[Stored items from a collection]
★ ★ ★ ★ ★
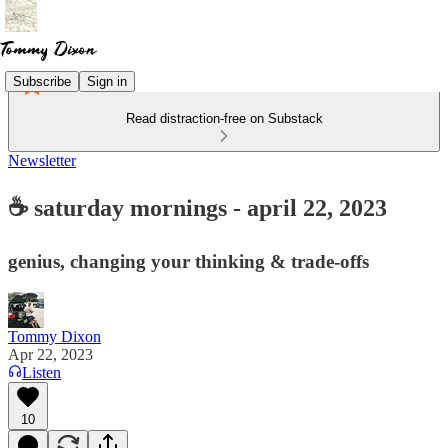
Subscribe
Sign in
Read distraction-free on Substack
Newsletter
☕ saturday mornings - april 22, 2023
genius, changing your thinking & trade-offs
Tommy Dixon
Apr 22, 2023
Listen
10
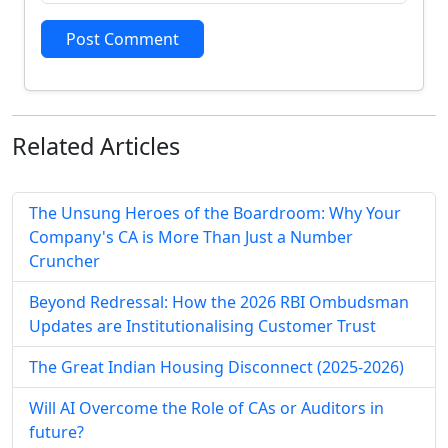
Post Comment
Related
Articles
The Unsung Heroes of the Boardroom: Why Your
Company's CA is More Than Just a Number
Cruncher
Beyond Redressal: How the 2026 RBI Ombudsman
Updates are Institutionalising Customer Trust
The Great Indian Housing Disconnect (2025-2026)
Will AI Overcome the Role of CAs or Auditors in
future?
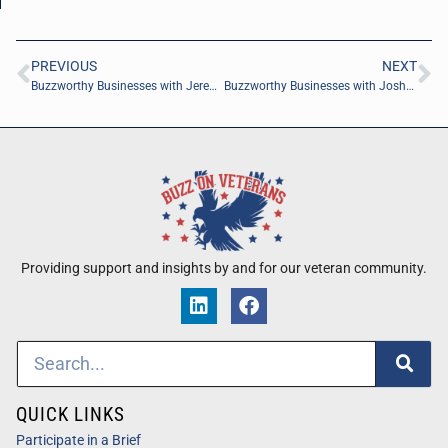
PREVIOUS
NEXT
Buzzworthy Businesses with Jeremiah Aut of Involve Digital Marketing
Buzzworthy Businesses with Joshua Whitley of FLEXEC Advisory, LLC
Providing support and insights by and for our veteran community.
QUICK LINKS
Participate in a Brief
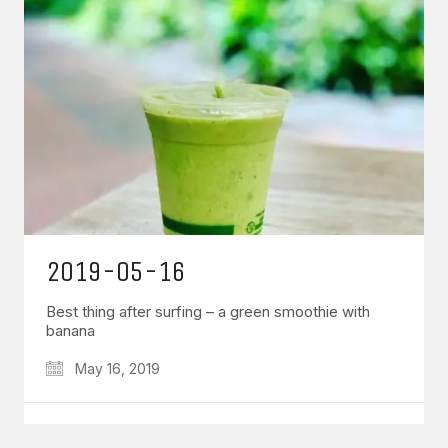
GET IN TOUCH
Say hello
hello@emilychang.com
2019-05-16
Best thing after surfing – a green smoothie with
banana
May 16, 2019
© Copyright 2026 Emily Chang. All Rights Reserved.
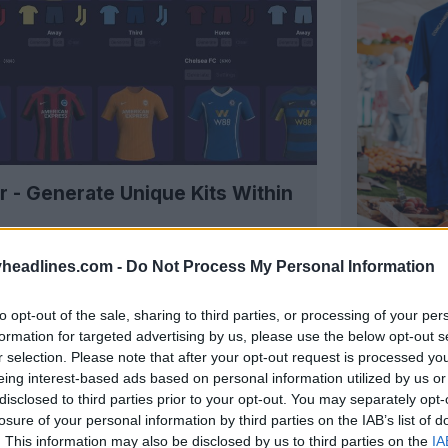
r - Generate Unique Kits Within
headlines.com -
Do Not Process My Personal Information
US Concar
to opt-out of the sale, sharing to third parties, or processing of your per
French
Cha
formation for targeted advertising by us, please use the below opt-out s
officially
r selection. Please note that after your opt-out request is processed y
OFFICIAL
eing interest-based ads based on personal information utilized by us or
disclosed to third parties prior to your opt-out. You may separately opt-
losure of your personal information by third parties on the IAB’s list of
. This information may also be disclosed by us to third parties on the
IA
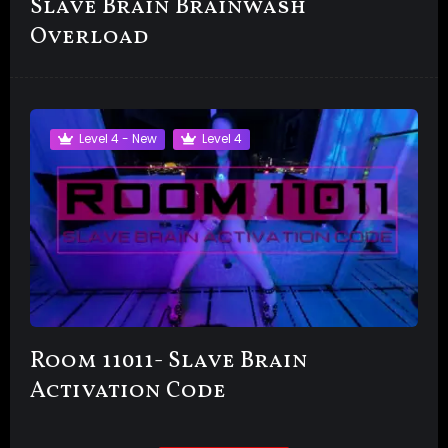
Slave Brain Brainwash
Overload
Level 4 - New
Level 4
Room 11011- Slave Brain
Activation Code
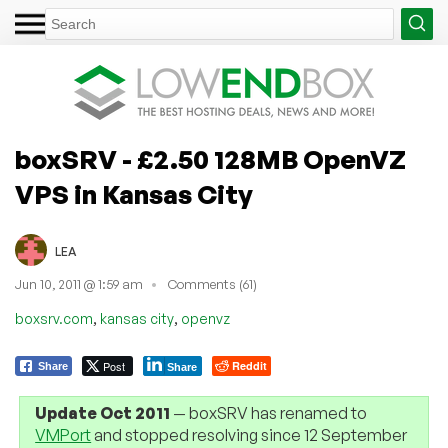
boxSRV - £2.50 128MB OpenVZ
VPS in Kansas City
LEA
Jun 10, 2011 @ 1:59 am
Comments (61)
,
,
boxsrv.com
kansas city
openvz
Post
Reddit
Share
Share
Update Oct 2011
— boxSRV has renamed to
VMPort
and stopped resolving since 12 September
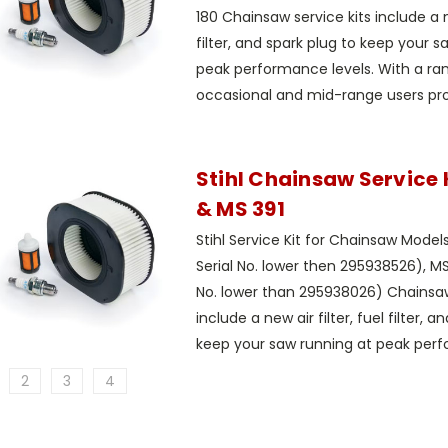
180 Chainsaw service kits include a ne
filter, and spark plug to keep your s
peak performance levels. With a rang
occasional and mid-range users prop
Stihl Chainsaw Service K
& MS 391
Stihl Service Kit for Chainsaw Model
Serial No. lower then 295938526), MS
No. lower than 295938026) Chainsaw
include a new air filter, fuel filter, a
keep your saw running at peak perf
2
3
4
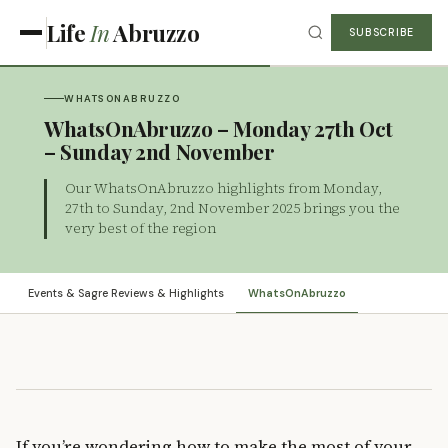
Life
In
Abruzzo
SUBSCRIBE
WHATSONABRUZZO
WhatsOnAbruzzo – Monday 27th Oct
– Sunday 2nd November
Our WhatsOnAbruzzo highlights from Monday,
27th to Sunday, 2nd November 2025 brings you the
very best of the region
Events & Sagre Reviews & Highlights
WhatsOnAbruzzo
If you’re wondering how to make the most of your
★ ★ ★ ★ ★
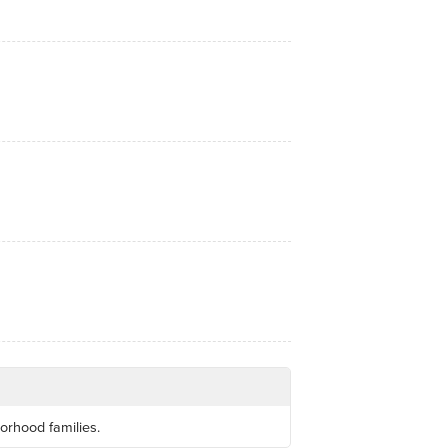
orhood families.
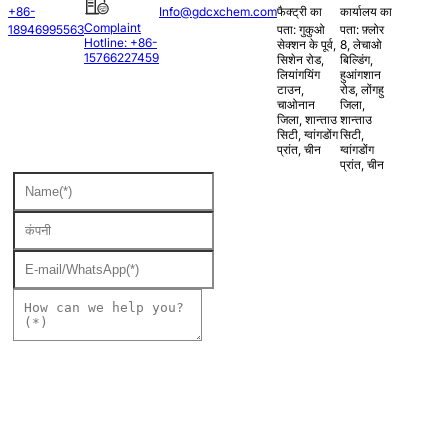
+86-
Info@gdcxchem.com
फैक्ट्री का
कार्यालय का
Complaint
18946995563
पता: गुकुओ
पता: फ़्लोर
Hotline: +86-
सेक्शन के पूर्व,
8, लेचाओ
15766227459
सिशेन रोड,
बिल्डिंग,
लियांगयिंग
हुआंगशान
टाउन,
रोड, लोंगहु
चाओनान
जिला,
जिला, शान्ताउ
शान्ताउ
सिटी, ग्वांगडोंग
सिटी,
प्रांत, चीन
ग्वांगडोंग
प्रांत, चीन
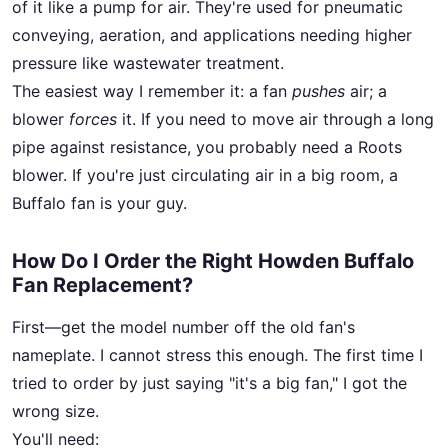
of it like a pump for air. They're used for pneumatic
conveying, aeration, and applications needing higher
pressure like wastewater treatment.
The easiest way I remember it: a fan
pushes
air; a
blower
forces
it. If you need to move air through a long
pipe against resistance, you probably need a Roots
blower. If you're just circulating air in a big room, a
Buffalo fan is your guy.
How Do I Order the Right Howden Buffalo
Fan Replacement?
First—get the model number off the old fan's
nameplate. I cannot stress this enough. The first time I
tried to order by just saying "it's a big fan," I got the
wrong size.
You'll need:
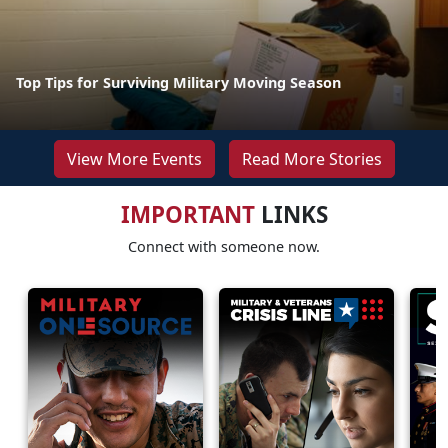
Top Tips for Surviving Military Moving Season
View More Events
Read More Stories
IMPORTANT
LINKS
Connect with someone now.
★ ★ ★ ★ ★
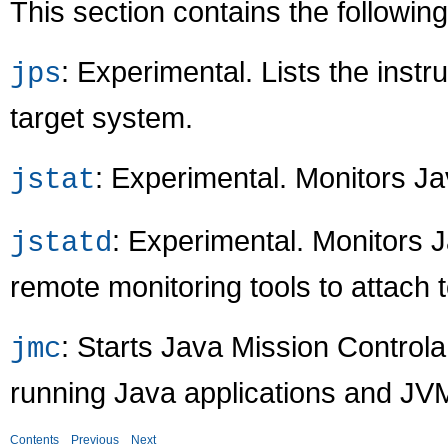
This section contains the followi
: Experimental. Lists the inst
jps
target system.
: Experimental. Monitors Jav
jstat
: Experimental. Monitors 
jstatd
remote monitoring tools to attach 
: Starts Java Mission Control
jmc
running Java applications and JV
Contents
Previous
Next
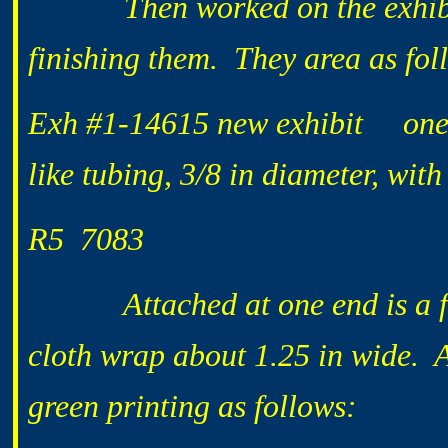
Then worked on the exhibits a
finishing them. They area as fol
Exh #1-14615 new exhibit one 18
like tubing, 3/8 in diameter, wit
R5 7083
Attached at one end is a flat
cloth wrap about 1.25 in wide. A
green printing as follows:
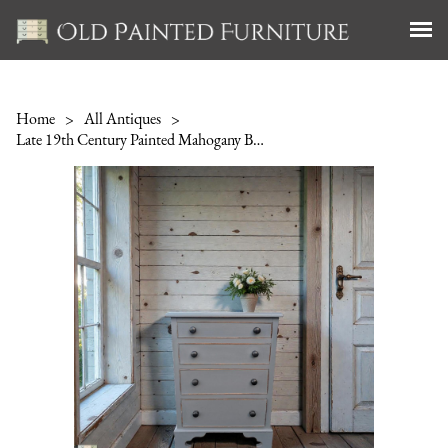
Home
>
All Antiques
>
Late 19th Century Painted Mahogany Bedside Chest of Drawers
★ ★ ★ ★ ★
__Task directions__. Find the lines above with the word "filter". Copy them out.

__Task response__.
filter, and spark plug to keep your s
include a new air filter, fuel filter, a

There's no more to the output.